Però quello che colpisce è che questo acceso e quotidiano dibattito è quasi sempre clamorosamente monco: manca, infatti, una parte importante non soltanto per indirizzare le scelte di ognuno, ma soprattutto perché illustra tangibilmente come sia cambiato il nostro mondo. A latitare totalmente, infatti, è la considerazione fondamentale che maggiore è il numero dei vaccinati, minore diventa la possibilità per il virus di contagiare altri esseri umani.

Se, come più volte abbiamo detto, ci troviamo in una fase di snodo, in un momento in cui necessariamente sta avvenendo un cambio di epoca, va sottolineato che le previsioni non possono essere certamente rosse: l’“io” ha riconquistato molti punti sul “noi”. Ce n’eravamo già accorti da moltissimi cambiamenti politici e sociali, ma questo, e soprattutto il fatto che neppure se ne parli, sembra essere una conferma con poche speranze di appello.

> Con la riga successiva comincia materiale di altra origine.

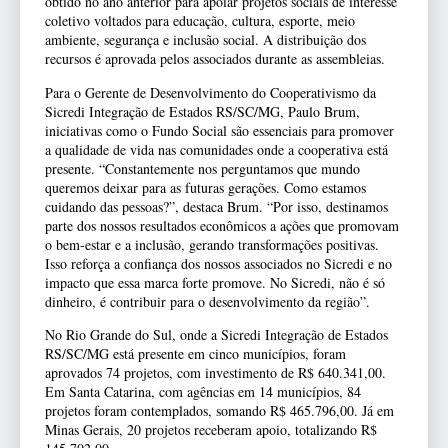
obtido no ano anterior para apoiar projetos sociais de interesse
coletivo voltados para educação, cultura, esporte, meio
ambiente, segurança e inclusão social. A distribuição dos
recursos é aprovada pelos associados durante as assembleias.
Para o Gerente de Desenvolvimento do Cooperativismo da
Sicredi Integração de Estados RS/SC/MG, Paulo Brum,
iniciativas como o Fundo Social são essenciais para promover
a qualidade de vida nas comunidades onde a cooperativa está
presente. “Constantemente nos perguntamos que mundo
queremos deixar para as futuras gerações. Como estamos
cuidando das pessoas?”, destaca Brum. “Por isso, destinamos
parte dos nossos resultados econômicos a ações que promovam
o bem-estar e a inclusão, gerando transformações positivas.
Isso reforça a confiança dos nossos associados no Sicredi e no
impacto que essa marca forte promove. No Sicredi, não é só
dinheiro, é contribuir para o desenvolvimento da região”.
No Rio Grande do Sul, onde a Sicredi Integração de Estados
RS/SC/MG está presente em cinco municípios, foram
aprovados 74 projetos, com investimento de R$ 640.341,00.
Em Santa Catarina, com agências em 14 municípios, 84
projetos foram contemplados, somando R$ 465.796,00. Já em
Minas Gerais, 20 projetos receberam apoio, totalizando R$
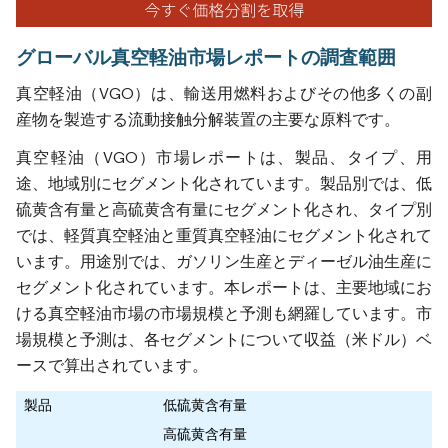
グローバル真空軽油市場レポートの調査範囲
真空軽油（VGO）は、輸送用燃料およびその他多くの副
産物を製造する流動接触分解装置の主要な原料です。
真空軽油（VGO）市場レポートは、製品、タイプ、用
途、地域別にセグメント化されています。製品別では、低
硫黄含有量と高硫黄含有量にセグメント化され、タイプ別
では、軽質真空軽油と重質真空軽油にセグメント化されて
います。用途別では、ガソリン生産とディーゼル油生産に
セグメント化されています。本レポートは、主要地域にお
ける真空軽油市場の市場規模と予測も網羅しています。市
場規模と予測は、各セグメントについて収益（米ドル）ベ
ースで算出されています。
製品
低硫黄含有量
高硫黄含有量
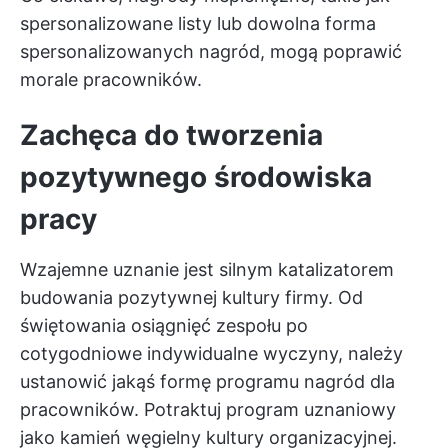
spersonalizowane listy lub dowolna forma
spersonalizowanych nagród, mogą poprawić
morale pracowników.
Zachęca do tworzenia
pozytywnego środowiska
pracy
Wzajemne uznanie jest silnym katalizatorem
budowania pozytywnej kultury firmy. Od
świętowania osiągnięć zespołu po
cotygodniowe indywidualne wyczyny, należy
ustanowić jakąś formę programu nagród dla
pracowników. Potraktuj program uznaniowy
jako kamień węgielny kultury organizacyjnej.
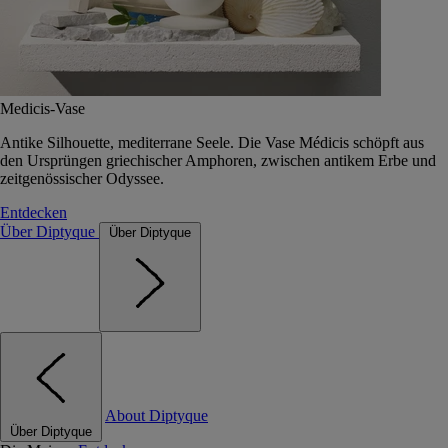
Medicis-Vase
Antike Silhouette, mediterrane Seele. Die Vase Médicis schöpft aus
den Ursprüngen griechischer Amphoren, zwischen antikem Erbe und
zeitgenössischer Odyssee.
Entdecken
Über Diptyque
Über Diptyque
About Diptyque
Über Diptyque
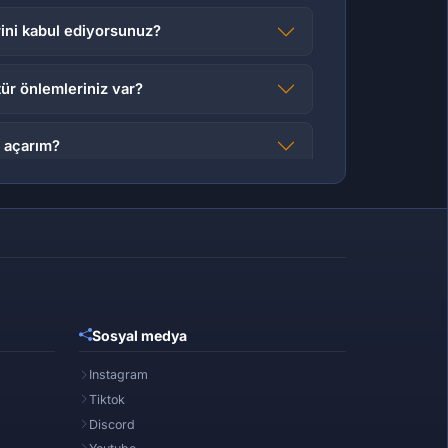
ni kabul ediyorsunuz?
 tür önlemleriniz var?
) açarım?
r?
?
alıyım?
Sosyal medya
r?
Instagram
Tiktok
Discord
, zorunlu mu?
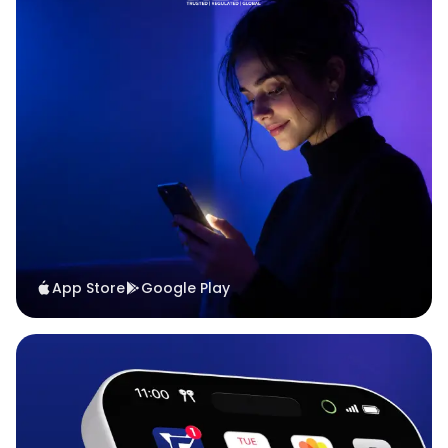
App Store
Google Play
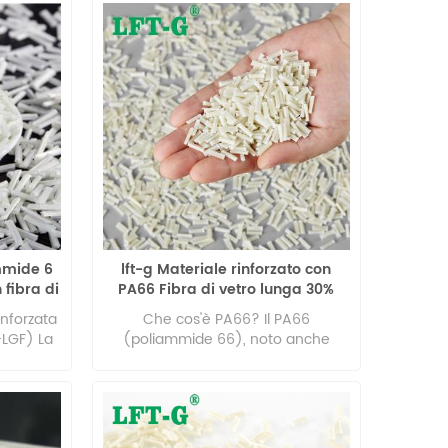
ammide 6
lft-g Materiale rinforzato con
fibra di
PA66 Fibra di vetro lunga 30%
0%
Specifiche Poliammide66
inforzata
Che cos'è PA66? Il PA66
Plastica modificata
-LGF) La
(poliammide 66), noto anche
uno dei
come nylon 66, è un materiale
nici più
termoplastico semicristallino
resistenza
ampiamente utilizzato in
'usura,
applicazioni automobilistiche,
stenza
elettriche, elettroniche e industriali.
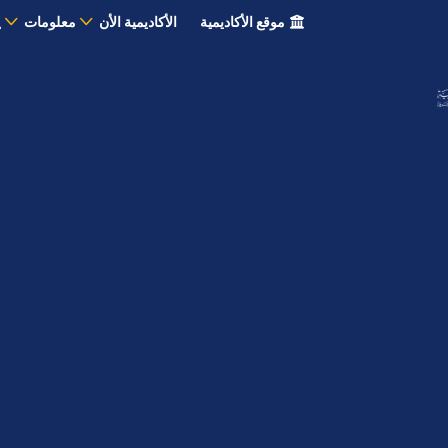
موقع الأكاديمية
الأكاديمية الأن
معلومات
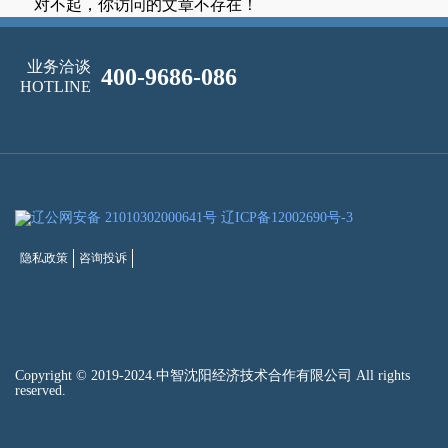
对不起，你访问的文章不存在！
业务洽谈
400-9686-086
HOTLINE
辽公网安备 21010302000641号
辽ICP备12002690号-3
隐私政策
咨询投诉
Copyright © 2019-2024.中智沈阳经济技术合作有限公司 All rights
reserved.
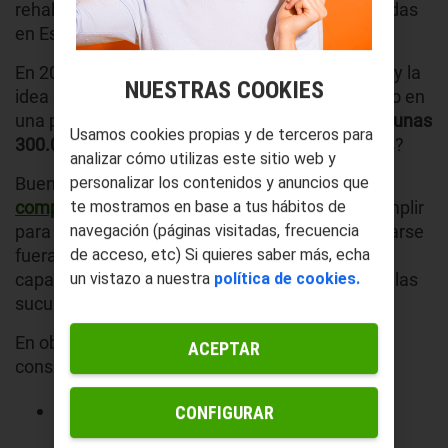
rehabilitación de más de medio millón de viviendas
en España (
71.000 hogares al año
).
En 2019 se intervinieron unas 31.000 viviendas, y la
NUESTRAS COOKIES
idea es que para 2030 se esté haciendo lo propio en
una proporción de edificios diez veces superior;
unas
Usamos cookies propias y de terceros para
300.000 viviendas al año
. ¿Por qué tanto interés?
analizar cómo utilizas este sitio web y
personalizar los contenidos y anuncios que
Bueno, España tiene unos
te mostramos en base a tus hábitos de
compromisos de eficiencia y emisiones
que cumplir
navegación (páginas visitadas, frecuencia
para con sus socios europeos, sino quiere quedarse
de acceso, etc) Si quieres saber más, echa
fuera de la transformación energética, perder
un vistazo a nuestra
política de cookies.
capacidad de atraer ayudas y ser atractiva para las
suculentas
inversiones verdes
.
En objetivos tangibles y relacionados con el
ACEPTAR
consumo podemos destacar:
Reducir al menos un 30% el consumo de
CONFIGURAR
energía no renovable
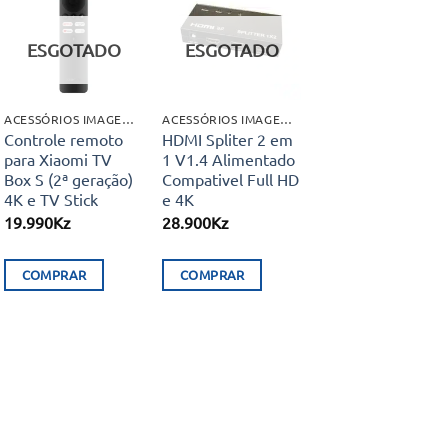
Adicionar
Adicionar
aos meus
aos meus
ESGOTADO
ESGOTADO
desejos
desejos
ACESSÓRIOS IMAGEM E SOM
ACESSÓRIOS IMAGEM E SOM
Controle remoto
HDMI Spliter 2 em
para Xiaomi TV
1 V1.4 Alimentado
Box S (2ª geração)
Compativel Full HD
4K e TV Stick
e 4K
19.990
Kz
28.900
Kz
COMPRAR
COMPRAR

Ancora una volta abbiamo dimenticato il significato evangelico della parola “prossimo” alla quale spesso si dà un valore divergente dalla sua sostanza etimologica. Ci si ricorda della frase «Ama il prossimo tuo come te stesso» e inevitabilmente si pensa a questo prossimo come a una persona lontana, diversa, per amare la quale bisogna sforzarsi e sacrificarsi un po’. E invece “prossimo” significa davvero “vicino” in quanto tutti gli esseri umani sono come fossero vicini a noi.

Il caso del Covid è esemplare: pensare a evitare di poter contagiare il prossimo non significa, infatti, soltanto difendere chi si incontra magari per caso, ma vuol dire anche e soprattutto ergersi per prima cosa a baluardo delle persone con cui si vive, che si amano e da cui si è riamati, della cui malattia, o addirittura della morte, non si vorrebbe mai essere, sia pur involontariamente, responsabili..

Forse proprio pensando a questo si può cominciare a percepire che la differenza tra “io” e “noi” è determinante per indirizzare il futuro non soltanto della specie, ma anche del nostro minuscolo, e pur importantissimo, intorno.